Eomuraena Temporal range: Lower Eocene PreꞒ Ꞓ O S D C P T J K Pg N Possible Maastrichtian occurrence

Scientific classification
- Kingdom: Animalia
- Phylum: Chordata
- Class: Actinopterygii
- Division: Teleostei
- Order: Anguilliformes
- Family: Muraenidae
- Genus: †Eomuraena Casier, 1967
- Species: †E. sagittidens
- Binomial name: †Eomuraena sagittidens Casier, 1967

= Eomuraena =

- Authority: Casier, 1967
- Parent authority: Casier, 1967

Extinct genus of fishes

Eomuraena ("dawn Muraena") is an extinct genus of prehistoric marine moray eel that lived during the lower Eocene, with potential Late Cretaceous records also known.
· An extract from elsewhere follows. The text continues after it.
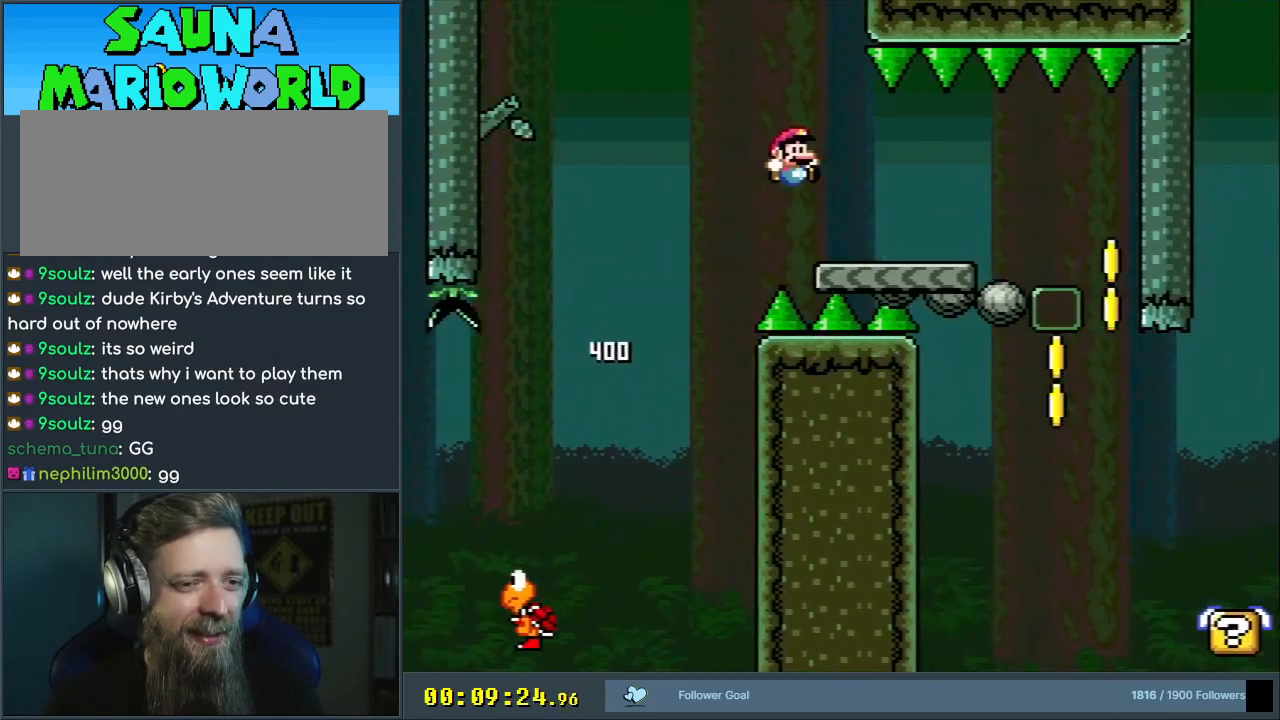
{"buttons": ["B", "Y"], "events": [[33, "DPAD_RIGHT", "up"], [183, "DPAD_RIGHT", "down"], [483, "DPAD_RIGHT", "up"]]}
It contains a single species, E. sagittidens.

Definitive records of E. sagittidens are only known from fossil neurocrania in Early Eocene-aged sediments on the German island of Fehmarn. However, the teeth of a similar fish (referred to as Eomuraena cf. sagittidens) are known from marine-brackish sediments in the late Maastrichtian-aged Lameta Formation and freshwater sediments in the Early Paleocene-aged Intertrappean Beds of India.